When She Was Gone by Gwendolen Gross is about a seventeen-year-old girl who goes missing just before she is about to go off to college. This is what happens in Songs for the Missing by Stewart O’Nan, but the author lightens up the story by letting the reader know early on that Linsey Hart had left a note before leaving her house very early that summer morning and that the note had gone missing. Everyone is worried about her disappearance, but readers know that at least she was safe when she left. As the story progresses from Day One onward, concern over the missing girl and her family grows among the neighbors and families in the suburban town, but also a heightened sense of drama and sympathy fatigue, as time passes.
Many people in Linsey’s town – her mother, her little brothers, her ex-boyfriend Timmy, her school friends, her neighbor, the woman she babysits for – know something about Linsey that not everyone knows. But no one knows where she is, whether she has been abducted, or why she would leave of her own accord when she was so close to leaving town anyway. Readers also don’t know any of these things.
The story moves around – settling briefly on one character, then moving to the next, beginning with Linsey’s next-door neighbor, the solitary and eccentric piano teacher, Mr. Leonard. Reading, we gather bits of evidence from each, piecing together an outline of what happened from what each person has seen or knows. The chapter headings list neighborhood addresses (24 Sycamore St., 26 Sycamore St., etc.) cluing readers in that the focus is shifting from one character to another. Linsey’s family has already been broken and put back together after a tragedy several years ago; Linsey and her mother are both still fragile. Several neighbors have secrets they would prefer not to have revealed to their neighbors in the course of a police investigation. It quickly becomes clear how little we really know even when we observe something. Also, how little we really know about even our closest neighbors.
This is a quiet story, not a shocking one or a suspenseful one. If you go into it looking for something like The Lovely Bones or Gone Girl, you’re going to be disappointed. When She Was Gone is more of a psychological novel. It doesn’t go deep into the family’s emotional reservoir the way Songs for the Missing does, but stays closer to the factual surface of the story, reporting characters’ thoughts, allowing readers to read between the lines, and getting down to the nub of dissatisfaction at the heart of suburban life.

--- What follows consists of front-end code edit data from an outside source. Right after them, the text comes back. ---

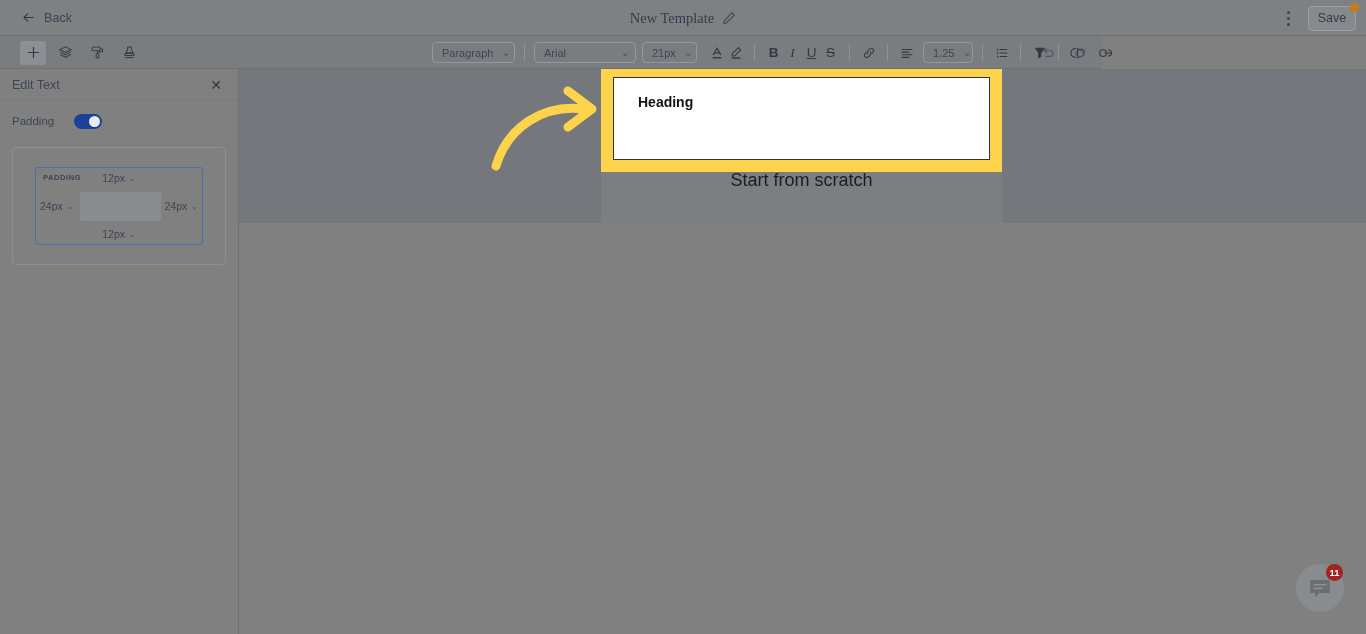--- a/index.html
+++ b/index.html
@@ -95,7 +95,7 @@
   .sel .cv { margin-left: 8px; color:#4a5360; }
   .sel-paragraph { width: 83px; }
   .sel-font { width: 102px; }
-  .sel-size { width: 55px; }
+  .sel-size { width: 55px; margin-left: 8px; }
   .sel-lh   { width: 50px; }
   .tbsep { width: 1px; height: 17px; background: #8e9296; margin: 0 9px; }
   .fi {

When She Was Gone is the author’s fifth novel. The multiple points of view and writing style reminded me in some ways of Kate Morgenroth. The author’s writing style may have also seemed familiar to me because I’ve read The Other Mother by her, which came out in 2007. The characters in When She Was Gone are well drawn and memorable; I enjoyed reading this study of a suburban town in subdued crisis mode.

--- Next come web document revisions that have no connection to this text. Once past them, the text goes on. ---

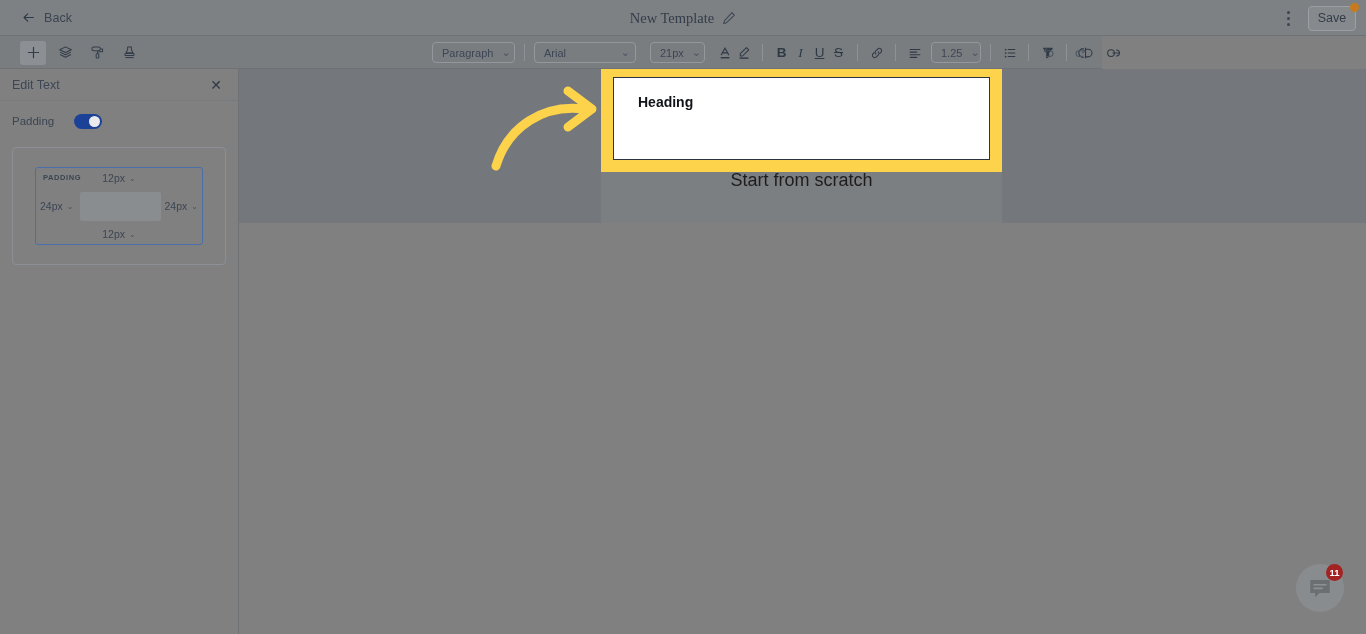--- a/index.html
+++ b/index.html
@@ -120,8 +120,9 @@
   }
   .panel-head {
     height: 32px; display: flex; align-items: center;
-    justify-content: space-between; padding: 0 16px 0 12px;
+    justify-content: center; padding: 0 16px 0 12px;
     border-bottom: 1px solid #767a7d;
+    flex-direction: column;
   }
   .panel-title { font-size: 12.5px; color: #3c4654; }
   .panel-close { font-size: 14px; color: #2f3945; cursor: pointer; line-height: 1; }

Here’s an excerpt from the end of the first chapter of When She Was Gone:
Later, when they came to question him, Mr. Leonard would try to be faithful to the morning. He remembered the note, but assumed they already knew. He remembered a lot of things, but only answered their questions. By then, the word “vanished” had wafted into his windows like the stray spittle that worked its way from rain through the screens. But vanished, Mr. Leonard thought, was a relative term. Linsey knew where she was, he thought, Linsey knew what she was seeing and hearing, what tastes touched her tongue.
He’d seen her seeing him. It wasn’t as if he could help himself – it wasn’t as if he was really living in his body – sometimes at the piano, sometimes inside the music. Mr. Leonard knew something about Linsey, something secret. But then, he had secrets of his own; he understood, and he wasn’t telling.
When She Was Gone
$16.00 US/$18.99 CAN
Disclosure: I won this book in a giveaway from My Book Views.